Brian McLaren, the great Christian writer and activist, called me up a few weeks ago with a remarkable request: Would I be his fasting partner during Ramadan? He explained to me that there was a long-held Christian tradition of fasting, although it is not practiced much in contemporary Christian communities. Brian's goal was to live more fully into that Christian tradition during Ramadan, while also feeling solidarity with Muslim communities.
There are a number of Christians Brian knows who are doing this. As he writes in his blog: "We, as Christians, humbly seek to join Muslims in this observance of Ramadan as a God-honoring expression of peace, fellowship, and neighborliness. Each of us will have at least one Muslim friend who will serve as our partner in the fast. These friends welcome us in the same spirit of peace, fellowship, and neighborliness."
I shared the story with Shaykh Hamza Yusuf at the beginning of Ramadan, and he told me that he was reading a book about the Judeo-Christian tradition of fasting, and learning a great deal from it.

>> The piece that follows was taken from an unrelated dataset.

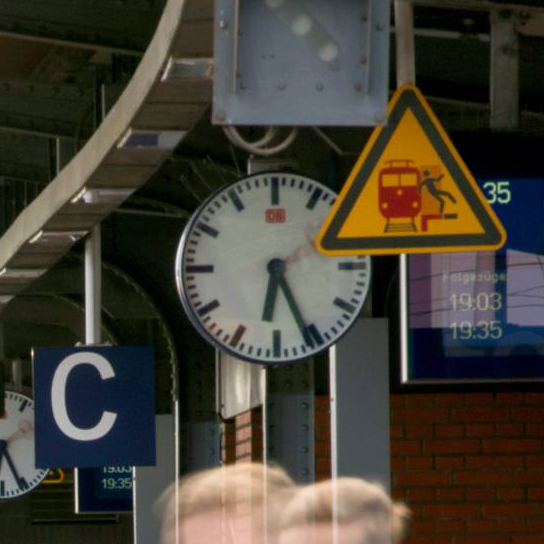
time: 6:25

Then I heard that many of the non-Muslim Faiths Act Fellows (a joint program of the Interfaith Youth Core and the Tony Blair Faith Foundation), are fasting together. That is truly remarkable. These young people are currently on an interfaith fellowship in Africa, working with Christians and Muslims in health clinics that prevent and treat malaria.
In his beautiful video message on Ramadan, President Obama spoke of the particular Muslim practice of Ramadan (the additional nightly prayers, the belief that this is the month when the Qur'an was revealed), but also of the common tradition of fasting across religions - how it is meant to bring us closer to God, and to remind us of those who cannot take their next meal for granted.
Shaykh Hamza told me during our conversation, "Eboo, the walls are falling, the barriers are breaking." I hope so. I hope this interfaith solidarity during Ramadan is a sign of the times. I pray that we are moving towards a world in which people are rooted in their own traditions but find dimensions to admire and learn from in others, that Ramadan is a time during which people from a variety of backgrounds come together in the common purpose of growing closer to God and one another. That is the heart of Islam, of all of our faiths and traditions.
Source: On Faith by The Washington Post
In all this oh-so-sweet-tongued dialog about inter-faith dialog, something is bound to get lost, right? You need to get your act together before you get into a discussion about Islam, sir!
Still, it is very good anyway. I hope they can reclaim Lent for themselves, which nowadays has no spiritual significance or even known by anyone, and only marked by the hedonistic celebration of mardi gras.